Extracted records
□ □ □ □ □ □ □

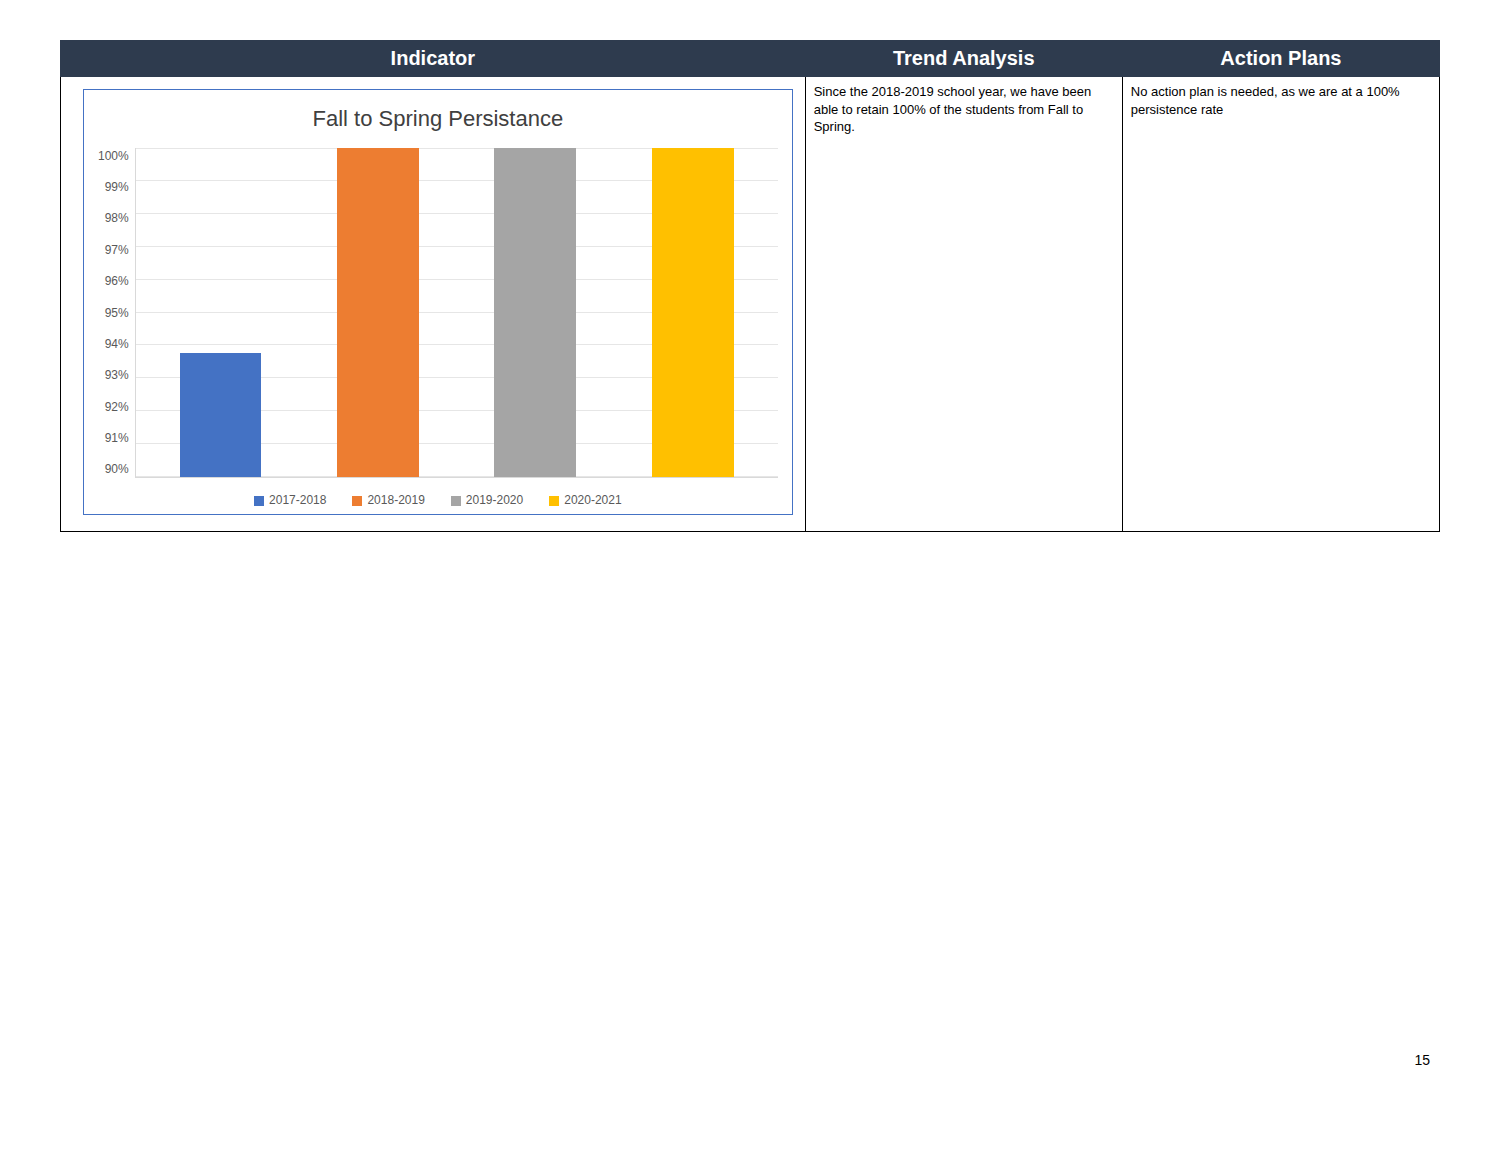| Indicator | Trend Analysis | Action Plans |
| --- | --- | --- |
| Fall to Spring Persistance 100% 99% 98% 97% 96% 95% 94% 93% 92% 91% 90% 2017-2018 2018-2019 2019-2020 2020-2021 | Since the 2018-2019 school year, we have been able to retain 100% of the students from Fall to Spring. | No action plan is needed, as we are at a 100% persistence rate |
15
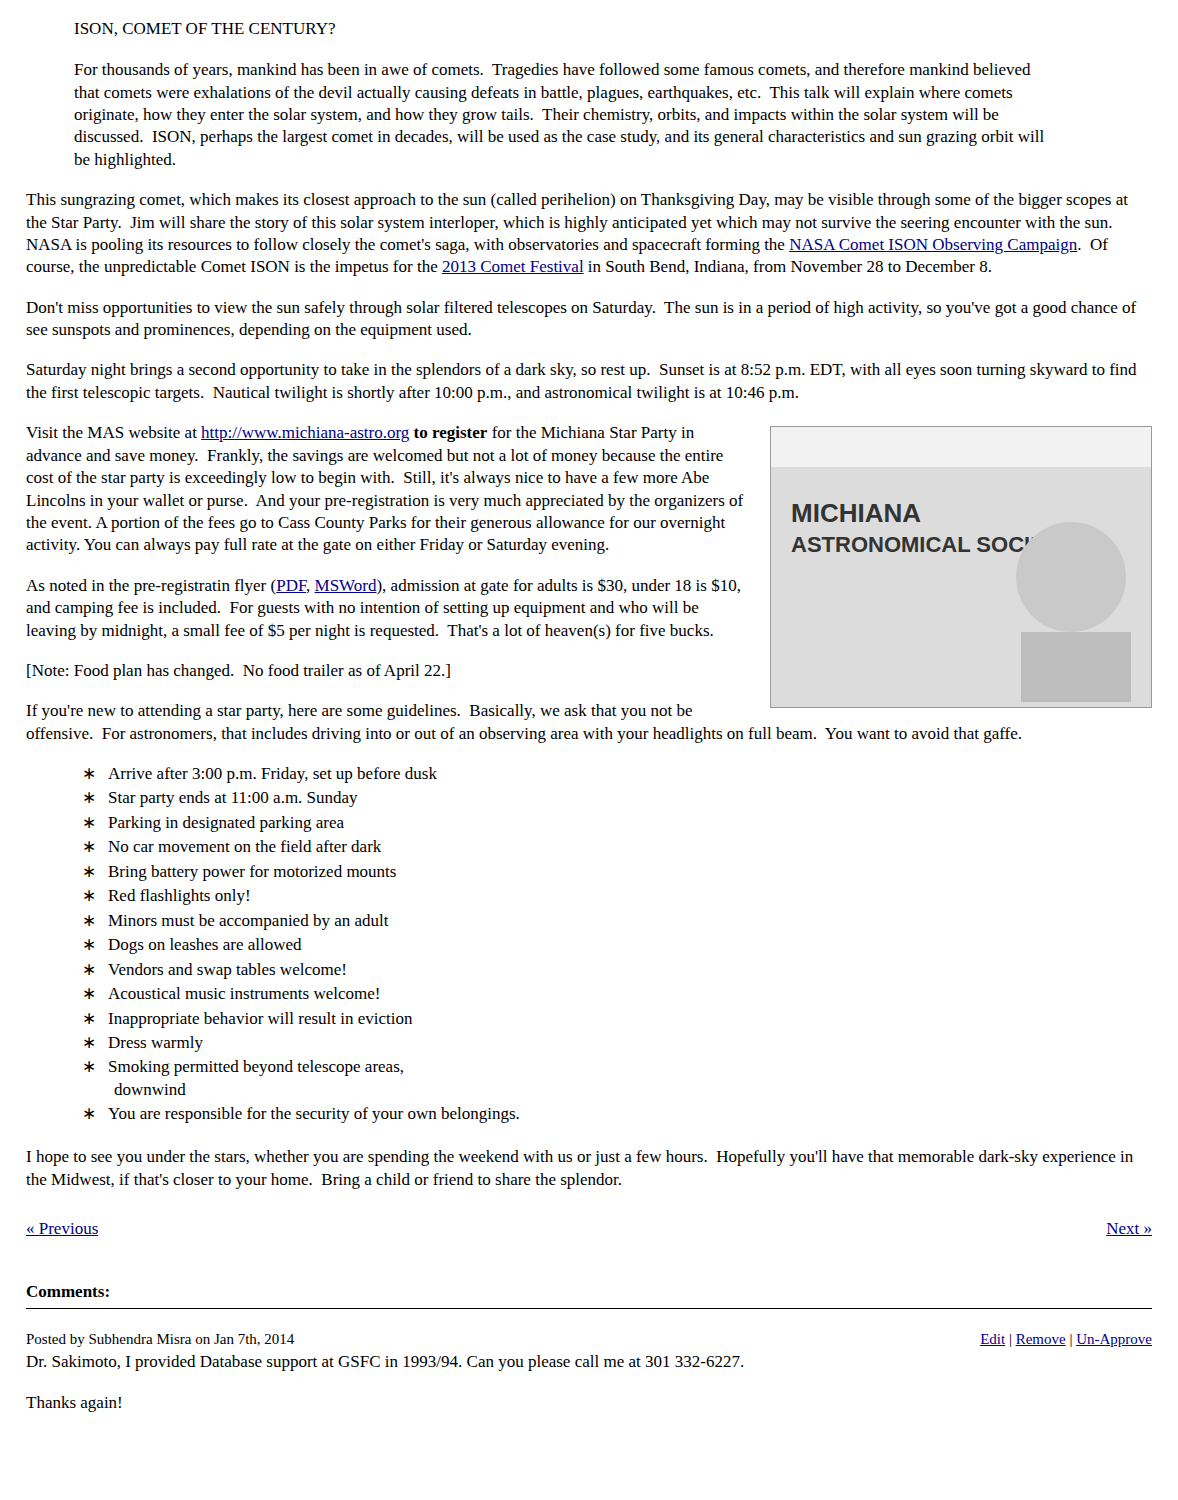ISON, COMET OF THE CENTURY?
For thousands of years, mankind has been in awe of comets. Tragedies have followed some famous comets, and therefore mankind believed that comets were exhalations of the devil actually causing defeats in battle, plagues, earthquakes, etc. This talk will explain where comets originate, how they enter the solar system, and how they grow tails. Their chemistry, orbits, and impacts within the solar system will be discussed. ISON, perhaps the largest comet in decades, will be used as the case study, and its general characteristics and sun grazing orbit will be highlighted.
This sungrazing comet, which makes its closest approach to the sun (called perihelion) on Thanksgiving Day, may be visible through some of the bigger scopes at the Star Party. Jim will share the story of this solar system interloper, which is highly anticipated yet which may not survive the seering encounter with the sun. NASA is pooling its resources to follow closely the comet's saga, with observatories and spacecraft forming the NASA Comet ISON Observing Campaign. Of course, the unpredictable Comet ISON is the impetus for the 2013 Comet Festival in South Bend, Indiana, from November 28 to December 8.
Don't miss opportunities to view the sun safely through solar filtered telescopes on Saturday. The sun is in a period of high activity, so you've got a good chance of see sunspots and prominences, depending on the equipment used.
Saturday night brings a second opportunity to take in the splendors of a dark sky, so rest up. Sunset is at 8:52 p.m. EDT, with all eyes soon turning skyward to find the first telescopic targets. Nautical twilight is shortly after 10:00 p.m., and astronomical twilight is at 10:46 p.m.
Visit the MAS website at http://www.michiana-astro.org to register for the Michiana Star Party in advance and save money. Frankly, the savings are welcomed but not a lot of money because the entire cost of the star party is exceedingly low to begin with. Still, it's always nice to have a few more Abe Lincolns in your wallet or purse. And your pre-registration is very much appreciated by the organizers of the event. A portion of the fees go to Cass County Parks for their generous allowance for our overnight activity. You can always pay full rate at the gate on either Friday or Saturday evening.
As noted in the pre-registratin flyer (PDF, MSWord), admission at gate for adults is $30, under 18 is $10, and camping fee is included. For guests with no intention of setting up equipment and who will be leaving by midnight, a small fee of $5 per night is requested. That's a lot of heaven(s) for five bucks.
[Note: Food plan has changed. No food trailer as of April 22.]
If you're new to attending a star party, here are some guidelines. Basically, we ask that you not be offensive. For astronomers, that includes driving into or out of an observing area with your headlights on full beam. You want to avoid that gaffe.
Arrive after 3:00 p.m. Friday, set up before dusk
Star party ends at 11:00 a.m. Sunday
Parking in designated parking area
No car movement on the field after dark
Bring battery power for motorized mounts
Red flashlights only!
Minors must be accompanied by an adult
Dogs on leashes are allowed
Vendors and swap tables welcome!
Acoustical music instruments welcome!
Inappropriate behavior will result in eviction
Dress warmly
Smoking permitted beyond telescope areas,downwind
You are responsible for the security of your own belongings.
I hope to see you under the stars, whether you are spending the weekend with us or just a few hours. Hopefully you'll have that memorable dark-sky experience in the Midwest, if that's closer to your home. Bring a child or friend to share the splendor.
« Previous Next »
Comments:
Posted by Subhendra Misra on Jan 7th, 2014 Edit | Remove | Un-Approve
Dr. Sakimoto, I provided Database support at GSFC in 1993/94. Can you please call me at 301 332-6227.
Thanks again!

□ □ □ □ □ □ □

WHAT IS NEEDED: Some lines in the data above hold the string "under". Find and copy each of them.

WRITTEN ANSWER:
As noted in the pre-registratin flyer (PDF, MSWord), admission at gate for adults is $30, under 18 is $10, and camping fee is included. For guests with no intention of setting up equipment and who will be leaving by midnight, a small fee of $5 per night is requested. That's a lot of heaven(s) for five bucks.
I hope to see you under the stars, whether you are spending the weekend with us or just a few hours. Hopefully you'll have that memorable dark-sky experience in the Midwest, if that's closer to your home. Bring a child or friend to share the splendor.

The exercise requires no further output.